- _What the task requires_: Leaving out pictures, output exactly the lines below from the one that has "[103,380,164,395] Nhưng, ->" through the one that has "[58,669,302,686] Sept 2018", and nothing else.

- _Records supplied_:

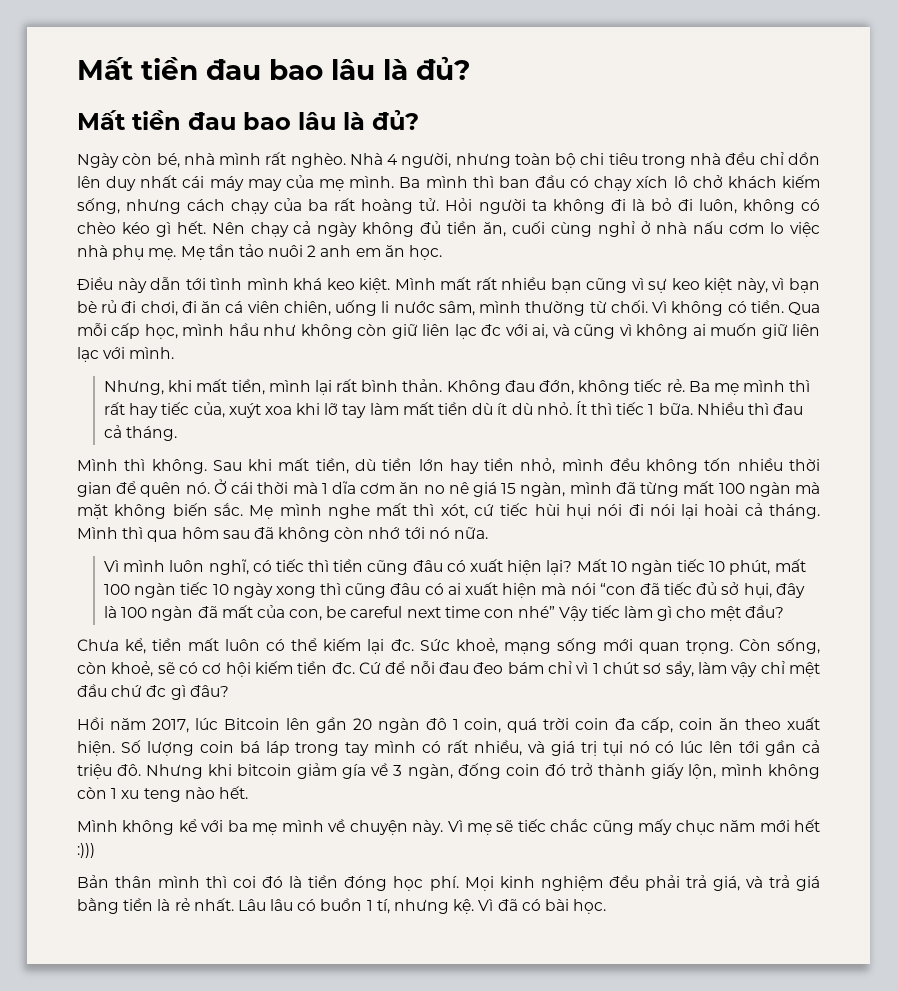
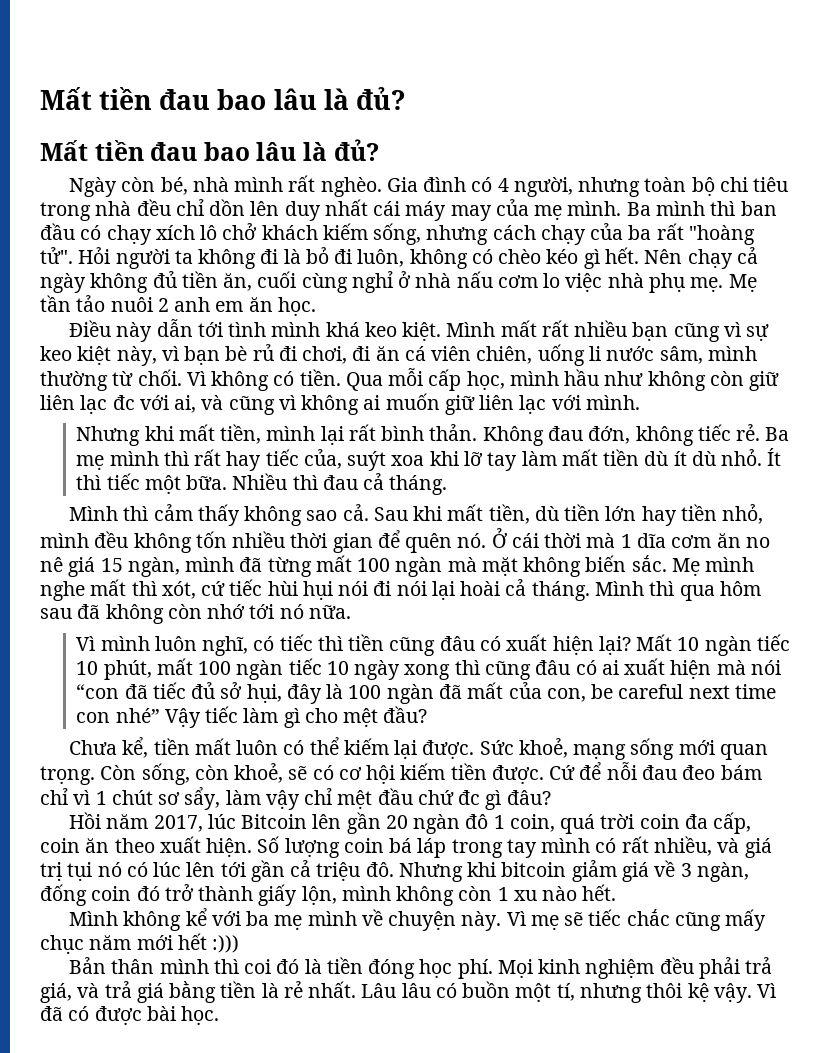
[349,153,383,165] Nhà -> [386,177,493,192] Gia đình có
[361,198,440,214] hoàng tử. -> [688,225,755,245] [40,247,73,264] "hoàng tử".
[103,380,164,395] Nhưng, -> [76,426,141,446] Nhưng
[228,403,261,418] xuýt -> [347,451,387,471] suýt
[648,404,655,415] 1 -> [144,475,181,494] một
[151,459,207,474] không. -> [153,504,369,526] cảm thấy không sao cả.
[390,639,414,651] đc. -> [422,740,475,759] được.
[331,662,355,674] đc. -> [491,765,544,784] được.
[342,764,367,779] gía -> [621,862,649,882] giá
[143,788,181,802] teng -> (537, 895) none
[366,900,373,911] 1 -> [515,983,552,1002] một
[453,899,475,914] kệ. -> [646,983,752,1003] thôi kệ vậy.
(541, 905) none -> [94,1006,142,1025] được

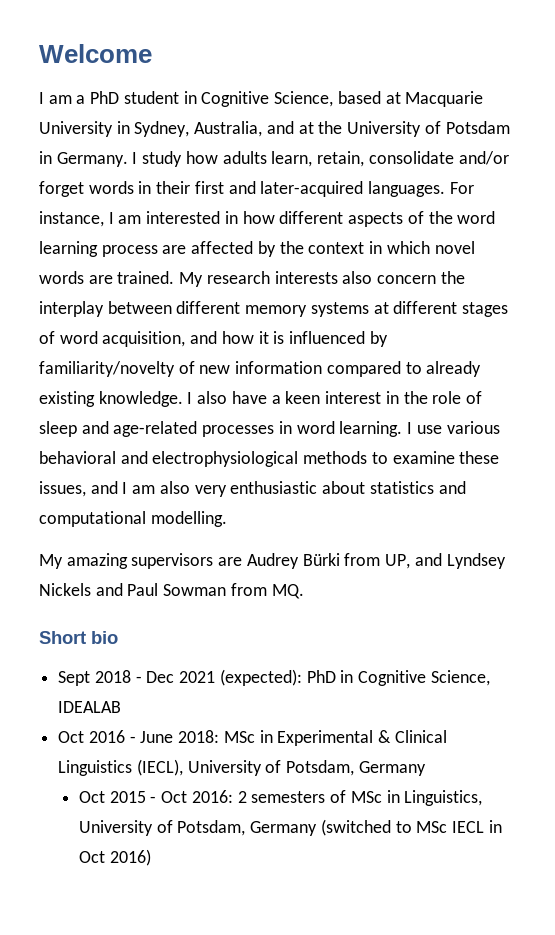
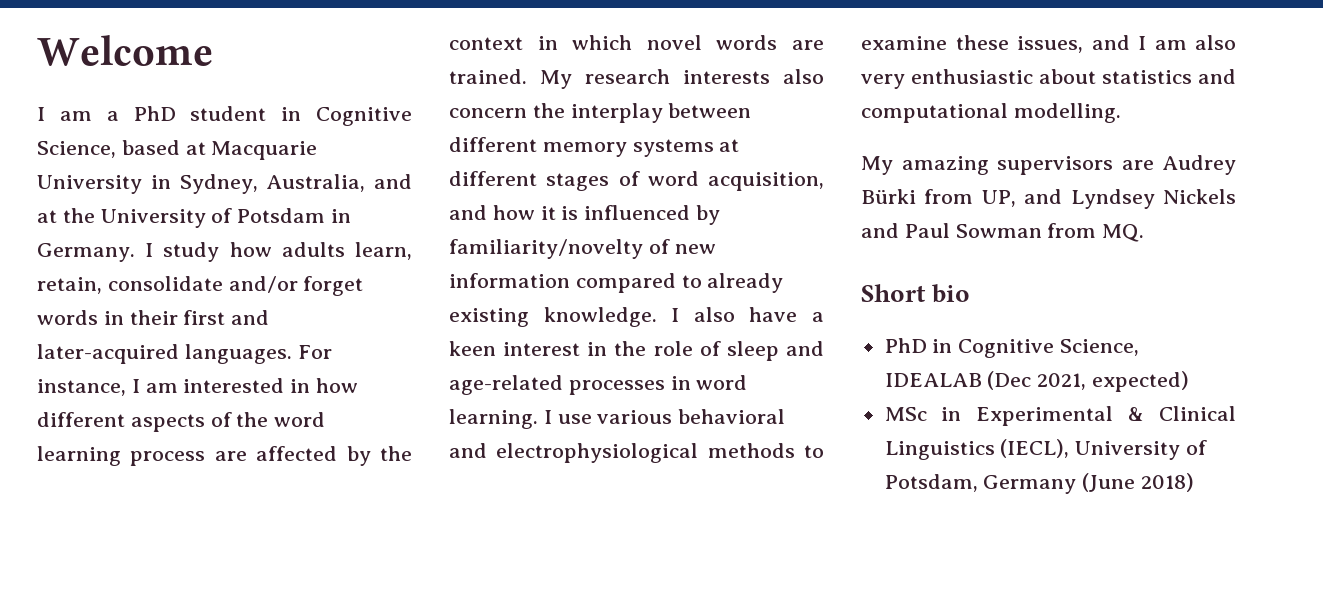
[58,669,302,686] Sept 2018 - Dec 2021 (expected): -> (971, 293) none
[58,730,220,743] // Oct 2016 - June 2018: -> [987,371,1190,392] (Dec 2021, expected) //
[78,790,483,806] [78,819,502,836] [78,849,151,866] // Oct 2015 - Oct 2016: 2 semesters of MSc in Linguistics, University of Potsdam, Germany (switched to MSc IECL in Oct 2016) -> [1082,473,1195,492] (June 2018)

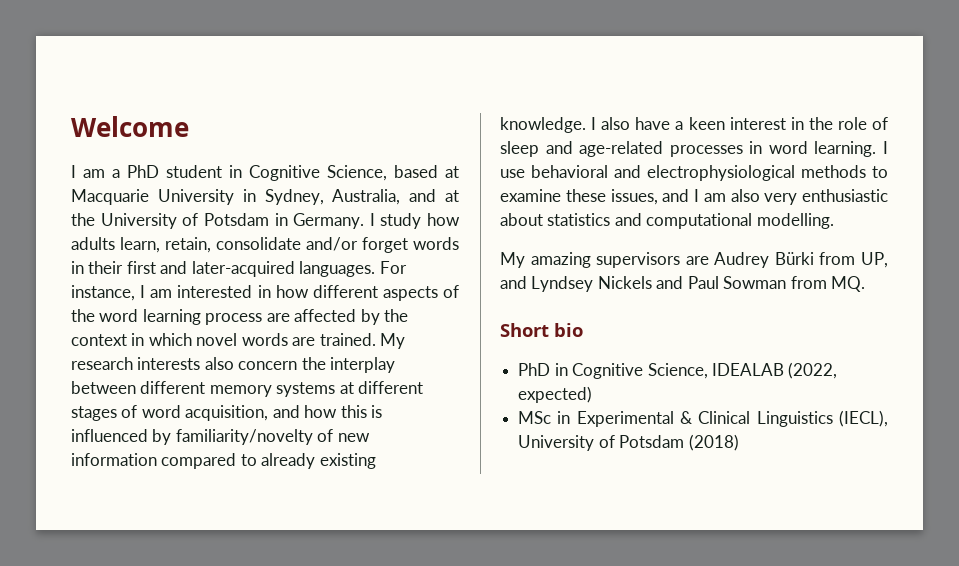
[540,206,556,220] it -> [340,405,367,418] this
[597,410,673,424] various -> (525, 173) none
[987,371,1087,390] (Dec 2021, -> [788,362,838,379] (2022,
[884,473,1195,494] Potsdam, Germany (June 2018) -> [619,434,739,451] Potsdam (2018)

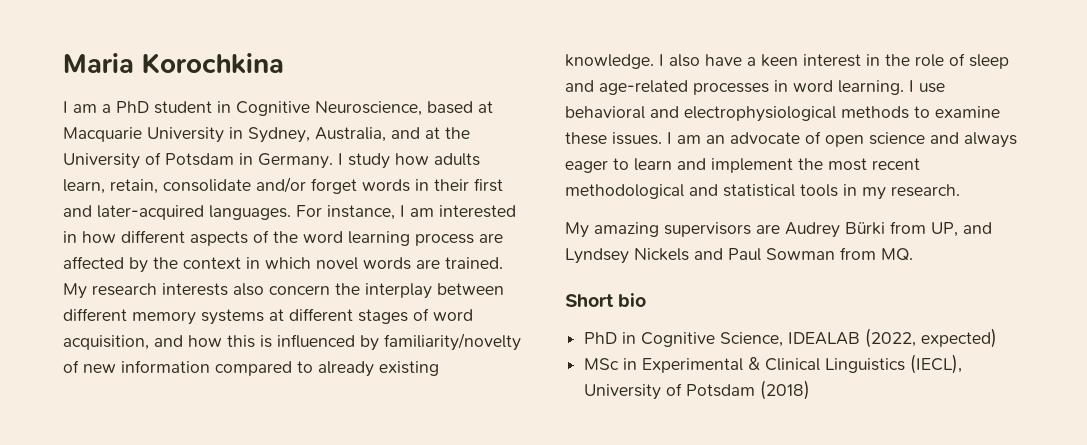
[71,116,189,137] Welcome -> [63,53,284,74] Maria Korochkina
[327,165,387,181] Science, -> [315,101,422,116] Neuroscience,
[610,189,888,205] [500,213,834,229] issues, and I am also very enthusiastic about statistics and computational modelling. -> [612,131,1017,148] [565,158,920,173] [565,184,960,200] issues. I am an advocate of open science and always eager to learn and implement the most recent methodological and statistical tools in my research.

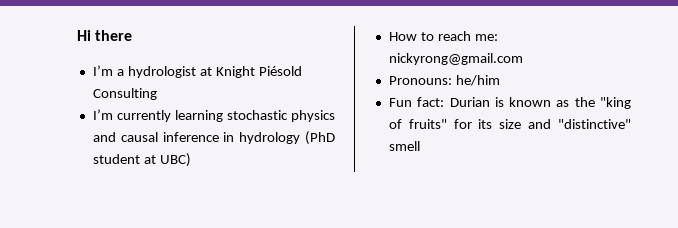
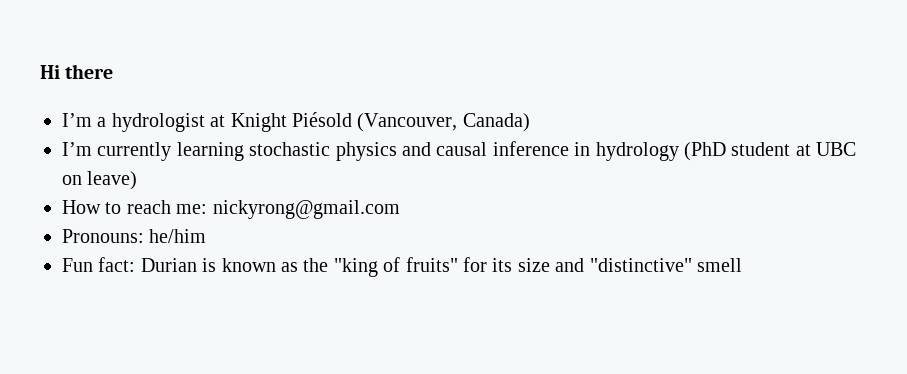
[92,88,157,100] Consulting -> [357,113,530,132] (Vancouver, Canada)
[159,153,191,167] UBC) -> [816,142,857,156] [62,171,138,190] UBC on leave)

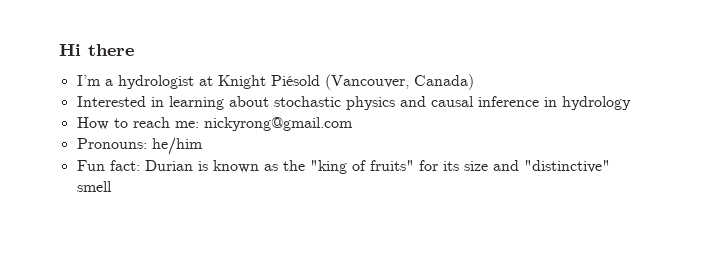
[62,142,244,161] I’m currently learning -> [76,96,269,110] Interested in learning about
[683,142,857,161] [62,171,138,190] (PhD student at UBC on leave) -> (631, 103) none

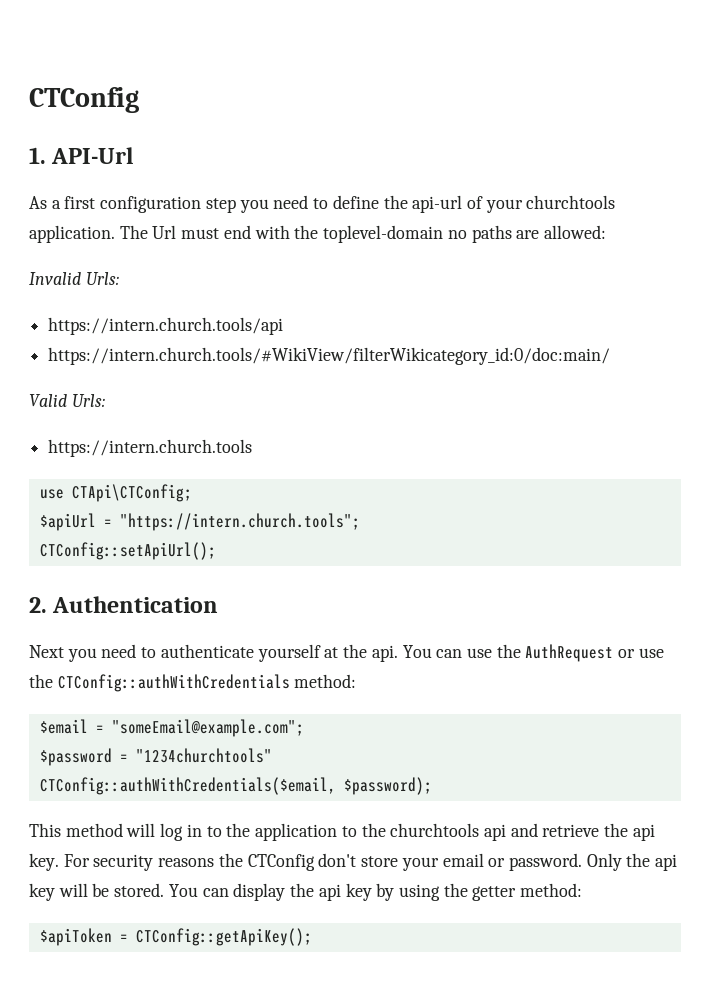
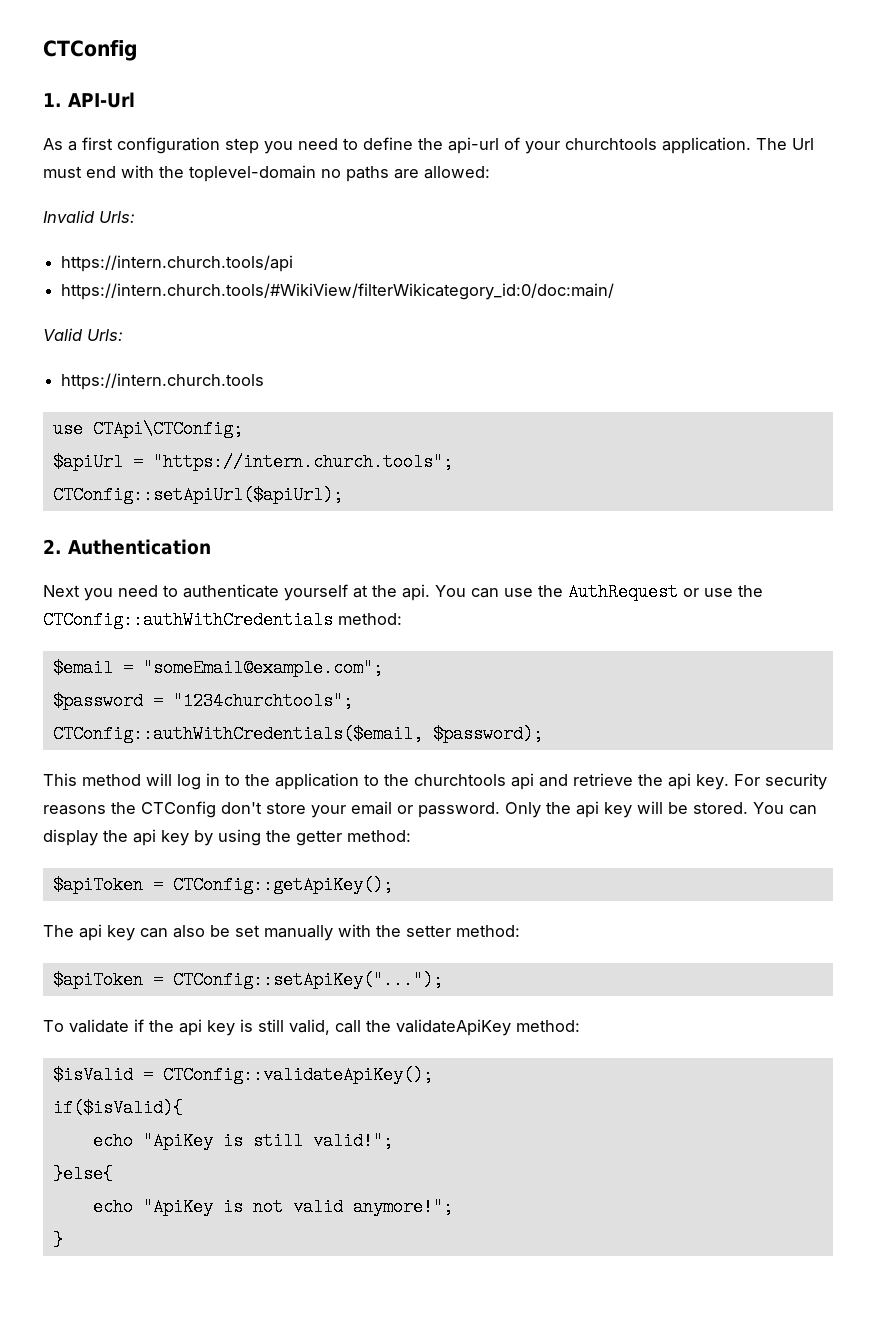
[39,542,216,560] CTConfig::setApiUrl(); -> [52,486,343,504] CTConfig::setApiUrl($apiUrl);
[135,748,272,763] "1234churchtools" -> [172,692,353,710] "1234churchtools";
(312, 937) none -> [43,924,520,941] [52,971,443,989] [43,1019,580,1036] [52,1066,433,1084] [52,1099,183,1117] [92,1132,393,1150] [52,1165,113,1183] [92,1198,453,1216] [52,1231,63,1249] // The api key can also be set manually with the setter method: // $apiToken = CTConfig::setApiKey("..."); // To validate if the api key is still valid, call the validateApiKey method: // $isValid = CTConfig::validateApiKey(); // if($isValid){ // echo "ApiKey is still valid!"; // }else{ // echo "ApiKey is not valid anymore!"; // }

- _Exercise answer_:
[103,380,164,395] Nhưng, -> [76,426,141,446] Nhưng
[228,403,261,418] xuýt -> [347,451,387,471] suýt
[648,404,655,415] 1 -> [144,475,181,494] một
[151,459,207,474] không. -> [153,504,369,526] cảm thấy không sao cả.
[390,639,414,651] đc. -> [422,740,475,759] được.
[331,662,355,674] đc. -> [491,765,544,784] được.
[342,764,367,779] gía -> [621,862,649,882] giá
[143,788,181,802] teng -> (537, 895) none
[366,900,373,911] 1 -> [515,983,552,1002] một
[453,899,475,914] kệ. -> [646,983,752,1003] thôi kệ vậy.
(541, 905) none -> [94,1006,142,1025] được

[58,669,302,686] Sept 2018 - Dec 2021 (expected): -> (971, 293) none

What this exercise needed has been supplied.